REQUIRED WORK >>
Copy all the entries word for word, but omit the pictures.

INFORMATION >>
#####
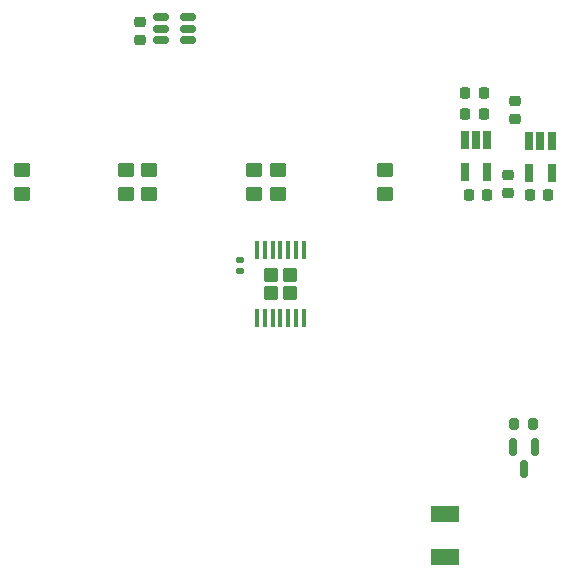
<source format=gbp>
G04 #@! TF.GenerationSoftware,KiCad,Pcbnew,6.0.11-2627ca5db0~126~ubuntu20.04.1*
G04 #@! TF.CreationDate,2024-01-15T23:09:37+09:00*
G04 #@! TF.ProjectId,motor_driver,6d6f746f-725f-4647-9269-7665722e6b69,rev?*
G04 #@! TF.SameCoordinates,Original*
G04 #@! TF.FileFunction,Paste,Bot*
G04 #@! TF.FilePolarity,Positive*
%FSLAX46Y46*%
G04 Gerber Fmt 4.6, Leading zero omitted, Abs format (unit mm)*
G04 Created by KiCad (PCBNEW 6.0.11-2627ca5db0~126~ubuntu20.04.1) date 2024-01-15 23:09:37*
%MOMM*%
%LPD*%
G01*
G04 APERTURE LIST*
G04 Aperture macros list*
%AMRoundRect*
0 Rectangle with rounded corners*
0 $1 Rounding radius*
0 $2 $3 $4 $5 $6 $7 $8 $9 X,Y pos of 4 corners*
0 Add a 4 corners polygon primitive as box body*
4,1,4,$2,$3,$4,$5,$6,$7,$8,$9,$2,$3,0*
0 Add four circle primitives for the rounded corners*
1,1,$1+$1,$2,$3*
1,1,$1+$1,$4,$5*
1,1,$1+$1,$6,$7*
1,1,$1+$1,$8,$9*
0 Add four rect primitives between the rounded corners*
20,1,$1+$1,$2,$3,$4,$5,0*
20,1,$1+$1,$4,$5,$6,$7,0*
20,1,$1+$1,$6,$7,$8,$9,0*
20,1,$1+$1,$8,$9,$2,$3,0*%
G04 Aperture macros list end*
%ADD10RoundRect,0.250000X0.450000X-0.350000X0.450000X0.350000X-0.450000X0.350000X-0.450000X-0.350000X0*%
%ADD11RoundRect,0.225000X0.250000X-0.225000X0.250000X0.225000X-0.250000X0.225000X-0.250000X-0.225000X0*%
%ADD12RoundRect,0.225000X-0.225000X-0.250000X0.225000X-0.250000X0.225000X0.250000X-0.225000X0.250000X0*%
%ADD13RoundRect,0.250000X-0.450000X0.350000X-0.450000X-0.350000X0.450000X-0.350000X0.450000X0.350000X0*%
%ADD14R,2.400000X1.450000*%
%ADD15RoundRect,0.250001X-0.374999X0.354999X-0.374999X-0.354999X0.374999X-0.354999X0.374999X0.354999X0*%
%ADD16RoundRect,0.100000X-0.100000X0.687500X-0.100000X-0.687500X0.100000X-0.687500X0.100000X0.687500X0*%
%ADD17RoundRect,0.150000X0.512500X0.150000X-0.512500X0.150000X-0.512500X-0.150000X0.512500X-0.150000X0*%
%ADD18RoundRect,0.225000X-0.250000X0.225000X-0.250000X-0.225000X0.250000X-0.225000X0.250000X0.225000X0*%
%ADD19R,0.650000X1.560000*%
%ADD20RoundRect,0.150000X-0.150000X0.587500X-0.150000X-0.587500X0.150000X-0.587500X0.150000X0.587500X0*%
%ADD21RoundRect,0.200000X-0.200000X-0.275000X0.200000X-0.275000X0.200000X0.275000X-0.200000X0.275000X0*%
%ADD22RoundRect,0.140000X-0.170000X0.140000X-0.170000X-0.140000X0.170000X-0.140000X0.170000X0.140000X0*%
G04 APERTURE END LIST*
D10*
X93569200Y-92592400D03*
X93569200Y-90592400D03*
D11*
X135295600Y-86300600D03*
X135295600Y-84750600D03*
D12*
X131117000Y-85830400D03*
X132667000Y-85830400D03*
D13*
X124300800Y-90593580D03*
X124300800Y-92593580D03*
D14*
X129438400Y-123338600D03*
X129438400Y-119688600D03*
D12*
X131421800Y-92688400D03*
X132971800Y-92688400D03*
D10*
X104343200Y-92592400D03*
X104343200Y-90592400D03*
X115265200Y-92592400D03*
X115265200Y-90592400D03*
D13*
X102357600Y-90592400D03*
X102357600Y-92592400D03*
D15*
X114693400Y-99529200D03*
X116243400Y-101029200D03*
X116243400Y-99529200D03*
X114693400Y-101029200D03*
D16*
X113518400Y-97416700D03*
X114168400Y-97416700D03*
X114818400Y-97416700D03*
X115468400Y-97416700D03*
X116118400Y-97416700D03*
X116768400Y-97416700D03*
X117418400Y-97416700D03*
X117418400Y-103141700D03*
X116768400Y-103141700D03*
X116118400Y-103141700D03*
X115468400Y-103141700D03*
X114818400Y-103141700D03*
X114168400Y-103141700D03*
X113518400Y-103141700D03*
D17*
X107614300Y-77688400D03*
X107614300Y-78638400D03*
X107614300Y-79588400D03*
X105339300Y-79588400D03*
X105339300Y-78638400D03*
X105339300Y-77688400D03*
D18*
X134736800Y-90999000D03*
X134736800Y-92549000D03*
D19*
X136530000Y-88138000D03*
X137480000Y-88138000D03*
X138430000Y-88138000D03*
X138430000Y-90838000D03*
X136530000Y-90838000D03*
D13*
X113233200Y-90592400D03*
X113233200Y-92592400D03*
D19*
X131094400Y-88087200D03*
X132044400Y-88087200D03*
X132994400Y-88087200D03*
X132994400Y-90787200D03*
X131094400Y-90787200D03*
D18*
X103559600Y-78082200D03*
X103559600Y-79632200D03*
D20*
X135158400Y-114046000D03*
X137058400Y-114046000D03*
X136108400Y-115921000D03*
D12*
X136603400Y-92739200D03*
X138153400Y-92739200D03*
D21*
X135232600Y-112087900D03*
X136882600Y-112087900D03*
D22*
X112064800Y-98224400D03*
X112064800Y-99184400D03*
D12*
X131131100Y-84095600D03*
X132681100Y-84095600D03*
M02*

</source>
#####
WRITTEN SOLUTION >>
<source format=gbp>
G04 #@! TF.GenerationSoftware,KiCad,Pcbnew,6.0.11-2627ca5db0~126~ubuntu20.04.1*
G04 #@! TF.CreationDate,2024-01-15T23:09:37+09:00*
G04 #@! TF.ProjectId,motor_driver,6d6f746f-725f-4647-9269-7665722e6b69,rev?*
G04 #@! TF.SameCoordinates,Original*
G04 #@! TF.FileFunction,Paste,Bot*
G04 #@! TF.FilePolarity,Positive*
%FSLAX46Y46*%
G04 Gerber Fmt 4.6, Leading zero omitted, Abs format (unit mm)*
G04 Created by KiCad (PCBNEW 6.0.11-2627ca5db0~126~ubuntu20.04.1) date 2024-01-15 23:09:37*
%MOMM*%
%LPD*%
G01*
G04 APERTURE LIST*
G04 Aperture macros list*
%AMRoundRect*
0 Rectangle with rounded corners*
0 $1 Rounding radius*
0 $2 $3 $4 $5 $6 $7 $8 $9 X,Y pos of 4 corners*
0 Add a 4 corners polygon primitive as box body*
4,1,4,$2,$3,$4,$5,$6,$7,$8,$9,$2,$3,0*
0 Add four circle primitives for the rounded corners*
1,1,$1+$1,$2,$3*
1,1,$1+$1,$4,$5*
1,1,$1+$1,$6,$7*
1,1,$1+$1,$8,$9*
0 Add four rect primitives between the rounded corners*
20,1,$1+$1,$2,$3,$4,$5,0*
20,1,$1+$1,$4,$5,$6,$7,0*
20,1,$1+$1,$6,$7,$8,$9,0*
20,1,$1+$1,$8,$9,$2,$3,0*%
G04 Aperture macros list end*
%ADD10RoundRect,0.250000X0.450000X-0.350000X0.450000X0.350000X-0.450000X0.350000X-0.450000X-0.350000X0*%
%ADD11RoundRect,0.225000X0.250000X-0.225000X0.250000X0.225000X-0.250000X0.225000X-0.250000X-0.225000X0*%
%ADD12RoundRect,0.225000X-0.225000X-0.250000X0.225000X-0.250000X0.225000X0.250000X-0.225000X0.250000X0*%
%ADD13RoundRect,0.250000X-0.450000X0.350000X-0.450000X-0.350000X0.450000X-0.350000X0.450000X0.350000X0*%
%ADD14R,2.400000X1.450000*%
%ADD15RoundRect,0.250001X-0.374999X0.354999X-0.374999X-0.354999X0.374999X-0.354999X0.374999X0.354999X0*%
%ADD16RoundRect,0.100000X-0.100000X0.687500X-0.100000X-0.687500X0.100000X-0.687500X0.100000X0.687500X0*%
%ADD17RoundRect,0.150000X0.512500X0.150000X-0.512500X0.150000X-0.512500X-0.150000X0.512500X-0.150000X0*%
%ADD18RoundRect,0.225000X-0.250000X0.225000X-0.250000X-0.225000X0.250000X-0.225000X0.250000X0.225000X0*%
%ADD19R,0.650000X1.560000*%
%ADD20RoundRect,0.150000X-0.150000X0.587500X-0.150000X-0.587500X0.150000X-0.587500X0.150000X0.587500X0*%
%ADD21RoundRect,0.200000X-0.200000X-0.275000X0.200000X-0.275000X0.200000X0.275000X-0.200000X0.275000X0*%
%ADD22RoundRect,0.140000X-0.170000X0.140000X-0.170000X-0.140000X0.170000X-0.140000X0.170000X0.140000X0*%
G04 APERTURE END LIST*
D10*
X93569200Y-92592400D03*
X93569200Y-90592400D03*
D11*
X135295600Y-86300600D03*
X135295600Y-84750600D03*
D12*
X131117000Y-85830400D03*
X132667000Y-85830400D03*
D13*
X124300800Y-90593580D03*
X124300800Y-92593580D03*
D14*
X129438400Y-123338600D03*
X129438400Y-119688600D03*
D12*
X131421800Y-92688400D03*
X132971800Y-92688400D03*
D10*
X104343200Y-92592400D03*
X104343200Y-90592400D03*
X115265200Y-92592400D03*
X115265200Y-90592400D03*
D13*
X102357600Y-90592400D03*
X102357600Y-92592400D03*
D15*
X114693400Y-99529200D03*
X116243400Y-101029200D03*
X116243400Y-99529200D03*
X114693400Y-101029200D03*
D16*
X113518400Y-97416700D03*
X114168400Y-97416700D03*
X114818400Y-97416700D03*
X115468400Y-97416700D03*
X116118400Y-97416700D03*
X116768400Y-97416700D03*
X117418400Y-97416700D03*
X117418400Y-103141700D03*
X116768400Y-103141700D03*
X116118400Y-103141700D03*
X115468400Y-103141700D03*
X114818400Y-103141700D03*
X114168400Y-103141700D03*
X113518400Y-103141700D03*
D17*
X107614300Y-77688400D03*
X107614300Y-78638400D03*
X107614300Y-79588400D03*
X105339300Y-79588400D03*
X105339300Y-78638400D03*
X105339300Y-77688400D03*
D18*
X134736800Y-90999000D03*
X134736800Y-92549000D03*
D19*
X136530000Y-88138000D03*
X137480000Y-88138000D03*
X138430000Y-88138000D03*
X138430000Y-90838000D03*
X136530000Y-90838000D03*
D13*
X113233200Y-90592400D03*
X113233200Y-92592400D03*
D19*
X131094400Y-88087200D03*
X132044400Y-88087200D03*
X132994400Y-88087200D03*
X132994400Y-90787200D03*
X131094400Y-90787200D03*
D18*
X103559600Y-78082200D03*
X103559600Y-79632200D03*
D20*
X135158400Y-114046000D03*
X137058400Y-114046000D03*
X136108400Y-115921000D03*
D12*
X136603400Y-92739200D03*
X138153400Y-92739200D03*
D21*
X135232600Y-112087900D03*
X136882600Y-112087900D03*
D22*
X112064800Y-98224400D03*
X112064800Y-99184400D03*
D12*
X131131100Y-84095600D03*
X132681100Y-84095600D03*
M02*

</source>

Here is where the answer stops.